Figure 1.
Large scale phosphorylation analyses add an unprecedented layer of information to kinases.
A) Regulation of enzyme activity by reversible protein phosphorylation. Because the phosphorylation state of kinases often correlates with enzymatic activity, monitoring site-specific phosphorylation events are attractive biomarkers for measuring drug-target inhibition. B) Previously reported phosphorylation sites on PDK1.
Figure 2.
Bona fide substrates are not representative of PDK1 target inhibition.
A) The T-loop phosphorylation site on PDK1Ser241 is not modulated by PDK1 inhibitor treatment in PC3 cells whereas downstream substrates, such as p-AKTThr308 and p-RSKSer221, are affected. B) In PC3 cells the inhibition of p-RSKSer221 correlates with the enzymatic potency of PDK1 inhibitors (N = 147). C) LNCap cells don't exhibit a correlation between inhibition of p-AKTThr308, a bona fide PDK1 substrate (N = 279), and the D) enzymatic potency of PDK1 inhibitors (N = 82). E) Western blot of p-AKTThr308 and p-RSKSer221 in a variety of cell lines. F) PDK1 substrates are subject to feedback regulation and pathway cross-talk.
Figure 3.
Schematic of stable isotope labeling with amino acid in cell culture and immuno-affinity precipitation for MS analysis (SILAC-IAP-MS).

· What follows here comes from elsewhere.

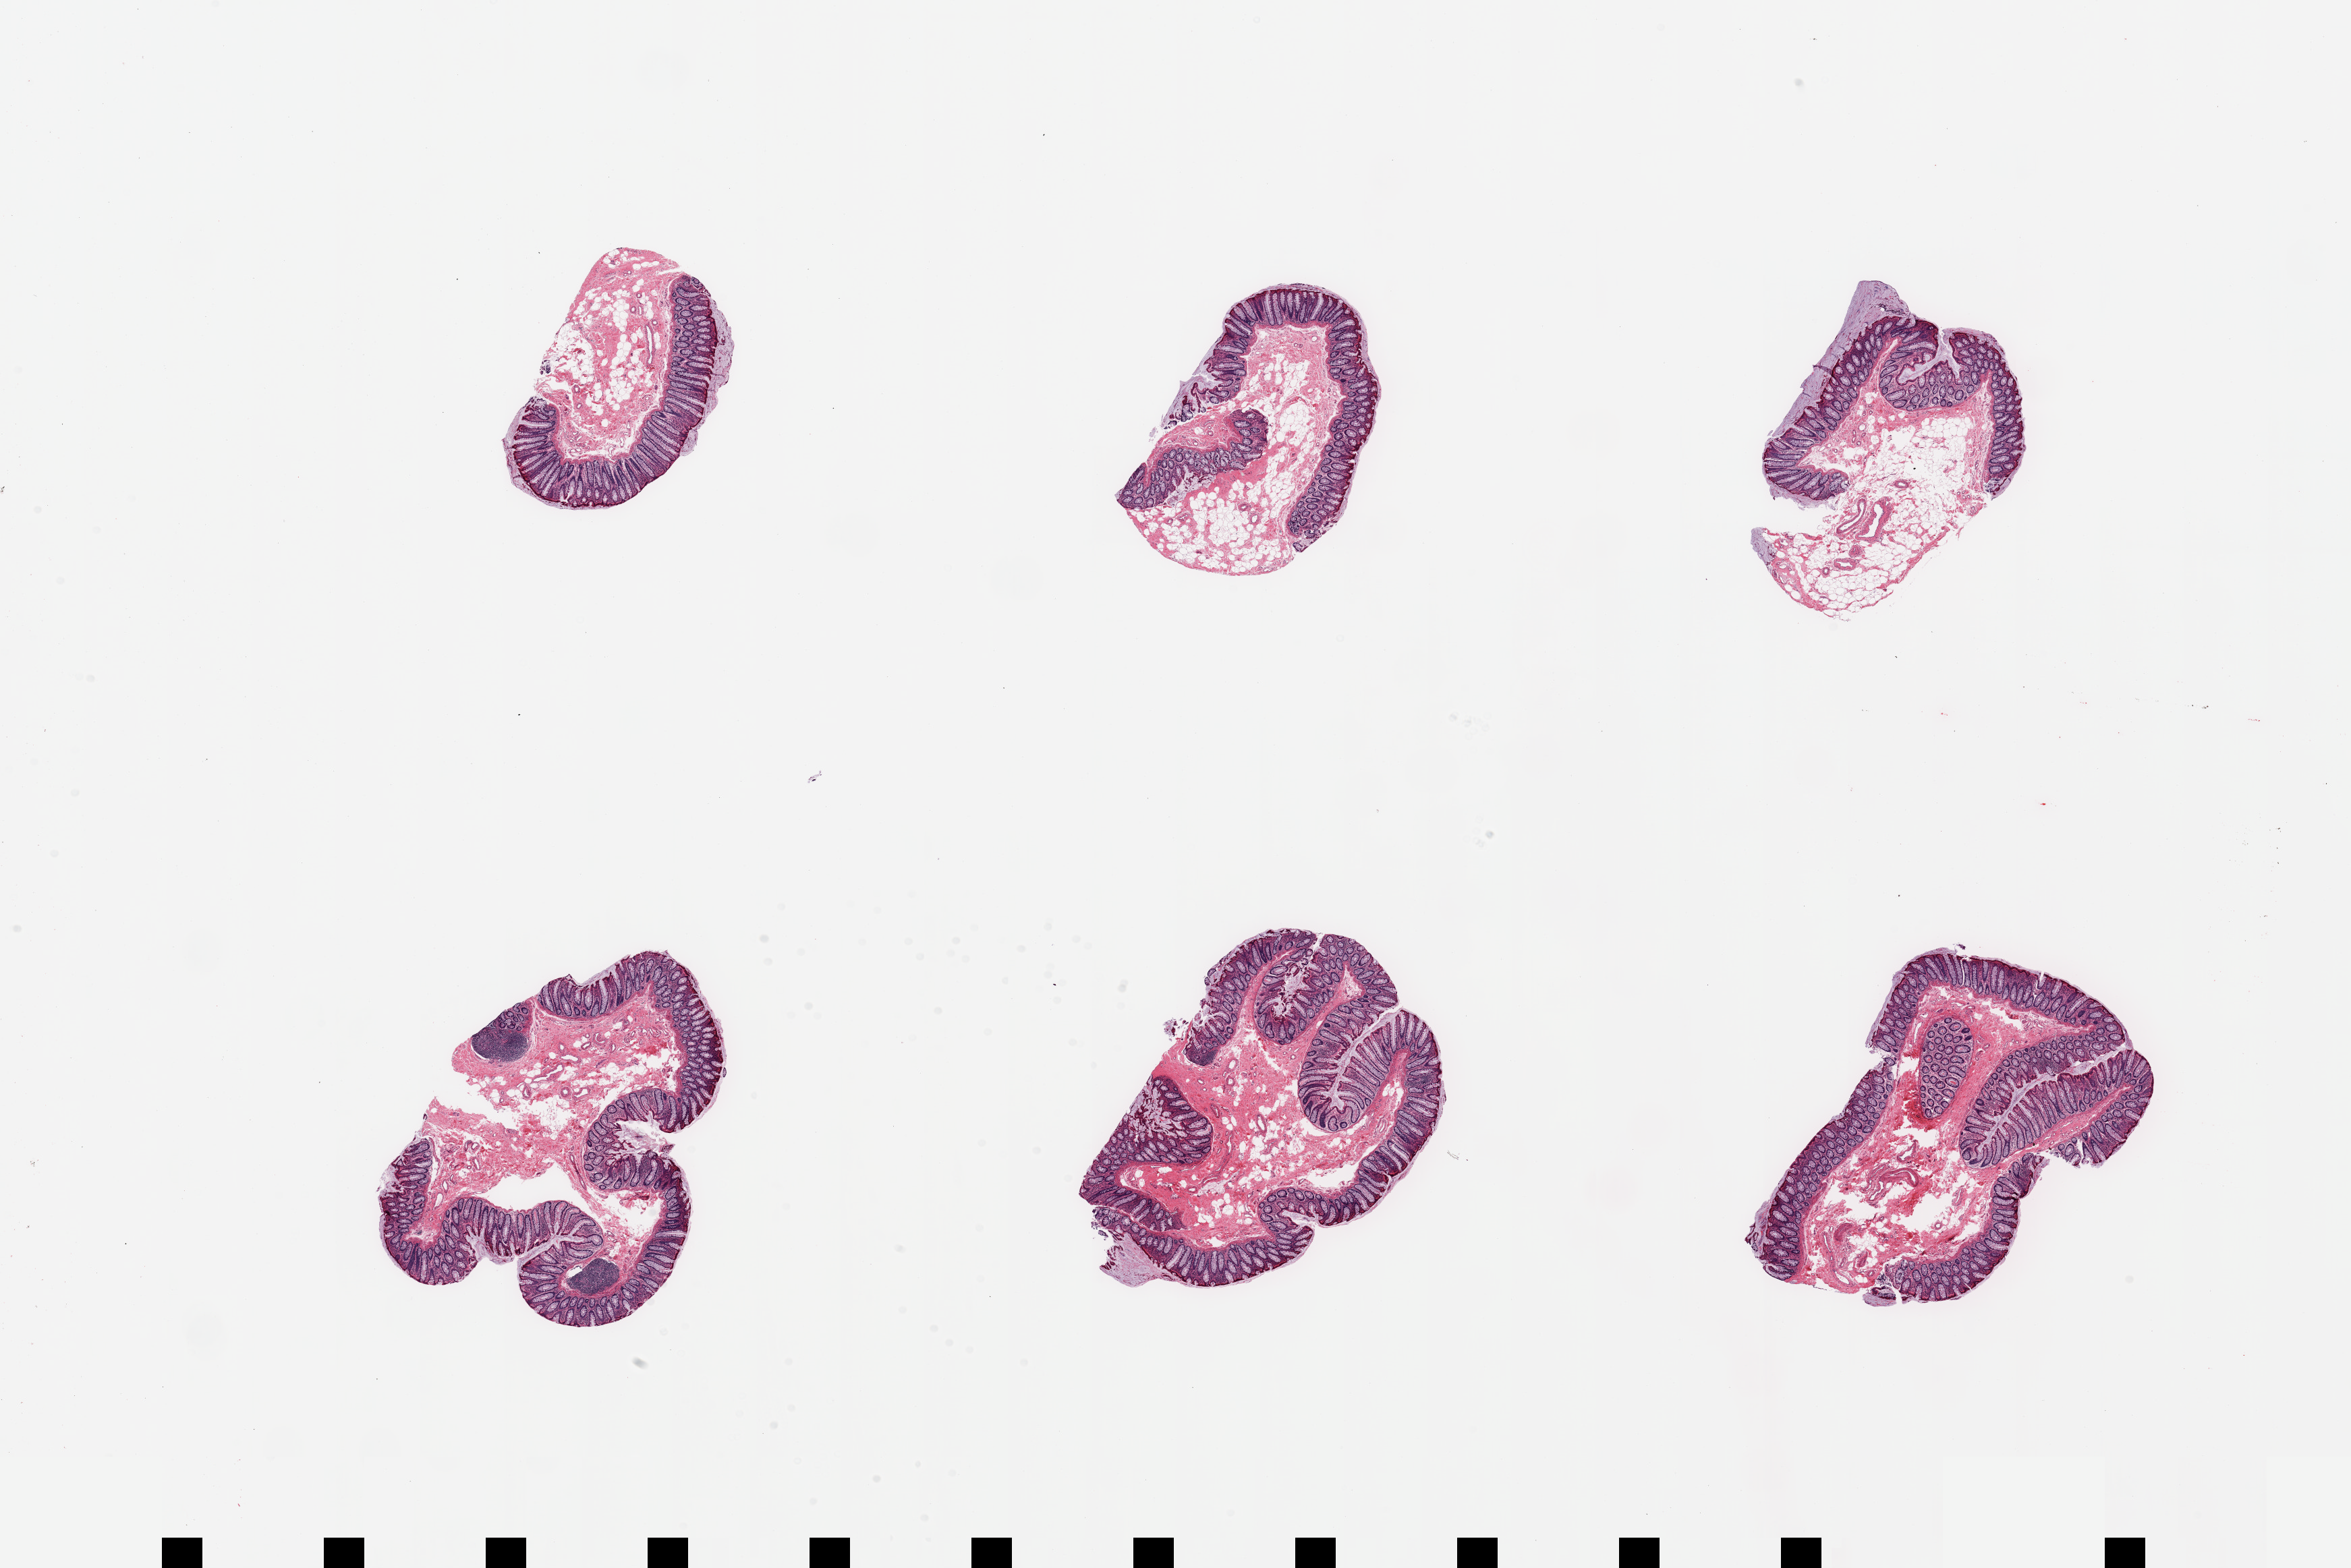
Whole-slide image, hematoxylin and eosin (H&E) stain — a low-resolution overview of the entire scanned area, about 27.6 x 18.4 mm; PAXgene-fixed paraffin-embedded (PFPE) section; sampled site (target tissue): ileum; donor tissue sample.
• pathologist's review note for this sample: 6 pieces, not ileum, colonic mucosa, unknown origin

T293 cells grown in either light (12C-Arg, 12C-Lys) or heavy (13C-Arg, 13C-Lys) medium were lysed and combined at a 1∶1 ratio based on total protein quantity. PDK1 was immunoprecipitated and analyzed by mass spectrometry. MS raw data were quantified by the Elucidator software 3.5 and confirmed by manual validation as described in the Materials and Methods.
Figure 4.
Relative quantification of hPDK1 phosphorylation from 293T cells treated with ATP competitive PDK1 inhibitors using SILAC-IAP-MS.
A) SDS-PAGE and isolation of the PDK1 protein band for LC-MS/MS analysis. B) PDK1 tool compounds representing three structurally distinct chemical classes. PDK1 enzymatic activity is shown (EC50). C) Mapping of phosphorylation sites of immunoprecipitated PDK1 from 293T cells identifies 12 Ser/Thr phosphorylation sites with ∼95% sequence coverage. D) Relative quantification by SILAC-IAP-MS showed a greater than 4 fold reduction of two phosphorylation sites (pS410, and pT513) in samples treated with PDK1 inhibitors compared to samples treated with DMSO. In contrast, no change in phosphorylation was detected in the self-to-self control sample where 293T cells grown in heavy and light media were both treated with DMSO prior to mixing. E) MS/MS spectra for pS241 (ANpSFVGTAQYVSPELLTEK), pS410 (DTGLPQRSGpSNIEQYIH), and pT513 (NFKpTFFVHTPNR) containing peptides.
Figure 5.
The pharmacological biomarker audit trail.
Biomarker categories demonstrate the relationship between the specificity of target engagement biomarkers (i.e. proximal biomarkers) and distal disease-related outcome biomarkers. Direct target engagement markers allow lead optimization of compounds at the kinase target level.